- Location within Adair County and the state of Oklahoma
- Coordinates: 35°44′43″N 94°38′34″W﻿ / ﻿35.74528°N 94.64278°W
- Country: United States
- State: Oklahoma
- County: Adair

Area
- • Total: 11.56 sq mi (29.94 km^{2})
- • Land: 11.51 sq mi (29.80 km^{2})
- • Water: 0.054 sq mi (0.14 km^{2})
- Elevation: 1,073 ft (327 m)

Population (2020)
- • Total: 703
- • Density: 61.1/sq mi (23.59/km^{2})
- Time zone: UTC-6 (Central (CST))
- • Summer (DST): UTC-5 (CDT)
- FIPS code: 40-13775
- GNIS feature ID: 2408018

= Cherry Tree, Oklahoma =

Census-designated place in Oklahoma, USA

Cherry Tree is a census-designated place (CDP) in Adair County, Oklahoma, United States. As of the 2020 census, Cherry Tree had a population of 703.

==Geography==

According to the United States Census Bureau, the CDP has a total area of 30.8 sqmi, of which 30.8 sqmi is land and 0.04 sqmi (0.13%) is water.

==Demographics==

Historical population
| Census | Pop. | Note | %± |
| 2000 | 1,202 |  | — |
| 2010 | 883 |  | −26.5% |
| 2020 | 703 |  | −20.4% |
U.S. Decennial Census

===2020 census===
As of the 2020 census, Cherry Tree had a population of 703. The median age was 34.9 years. 29.6% of residents were under the age of 18 and 13.2% of residents were 65 years of age or older. For every 100 females there were 95.3 males, and for every 100 females age 18 and over there were 104.5 males age 18 and over.

0.0% of residents lived in urban areas, while 100.0% lived in rural areas.

There were 232 households in Cherry Tree, of which 43.1% had children under the age of 18 living in them. Of all households, 44.8% were married-couple households, 20.3% were households with a male householder and no spouse or partner present, and 27.6% were households with a female householder and no spouse or partner present. About 18.1% of all households were made up of individuals and 8.2% had someone living alone who was 65 years of age or older.

There were 248 housing units, of which 6.5% were vacant. The homeowner vacancy rate was 0.5% and the rental vacancy rate was 5.3%.
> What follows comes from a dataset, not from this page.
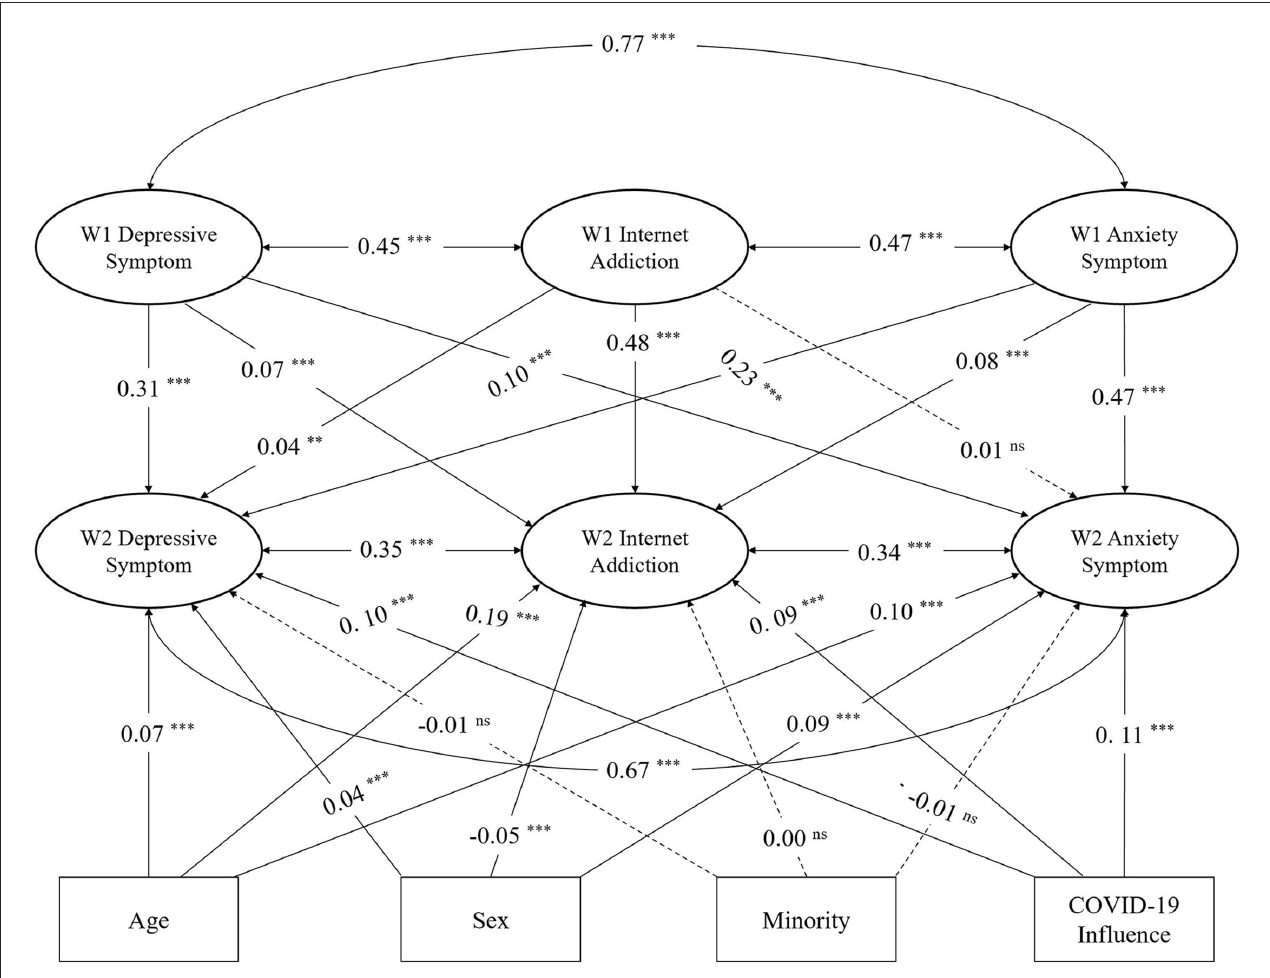
FIGURE1 The longitudinal cross-lagged model with bidirectional effects between internet addiction, depressive, and anxiety symptoms ( n = 7,958). (1) Dotted lines represent insignificant paths, ns = not significant. (2) ** p < 0.01, *** p <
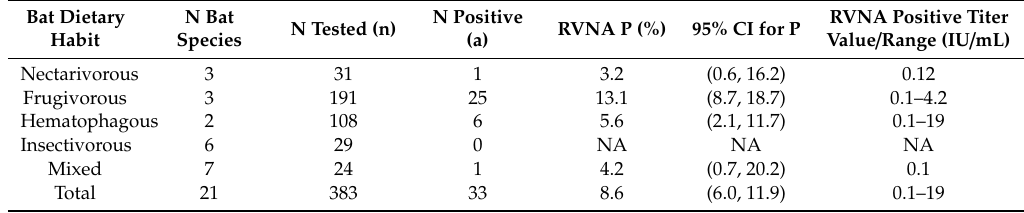
Table 2. RVNA prevalence and titer values for di ff erent bat dietary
Racial composition as of the 2020 census
| Race | Number | Percent |
|---|---|---|
| White | 86 | 12.2% |
| Black or African American | 1 | 0.1% |
| American Indian and Alaska Native | 527 | 75.0% |
| Asian | 0 | 0.0% |
| Native Hawaiian and Other Pacific Islander | 0 | 0.0% |
| Some other race | 14 | 2.0% |
| Two or more races | 75 | 10.7% |
| Hispanic or Latino (of any race) | 46 | 6.5% |

===2000 census===
As of the census of 2000, there were 1,202 people, 379 households, and 299 families residing in the CDP. The population density was 39.1 /mi2. There were 421 housing units at an average density of 13.7 /mi2. The racial makeup of the CDP was 17.47% White, 0.08% African American, 75.37% Native American, 0.08% Asian, 0.50% from other races, and 6.49% from two or more races. Hispanic or Latino of any race were 2.50% of the population.

There were 379 households, out of which 38.5% had children under the age of 18 living with them, 57.0% were married couples living together, 17.4% had a female householder with no husband present, and 21.1% were non-families. 18.7% of all households were made up of individuals, and 5.8% had someone living alone who was 65 years of age or older. The average household size was 3.17 and the average family size was 3.64.

In the CDP, the population was spread out, with 32.3% under the age of 18, 9.6% from 18 to 24, 28.0% from 25 to 44, 22.3% from 45 to 64, and 7.8% who were 65 years of age or older. The median age was 31 years. For every 100 females, there were 100.3 males. For every 100 females age 18 and over, there were 98.1 males.

The median income for a household in the CDP was $26,438, and the median income for a family was $28,882. Males had a median income of $25,417 versus $18,295 for females. The per capita income for the CDP was $8,895. About 21.0% of families and 26.5% of the population were below the poverty line, including 37.3% of those under age 18 and 18.1% of those age 65 or over.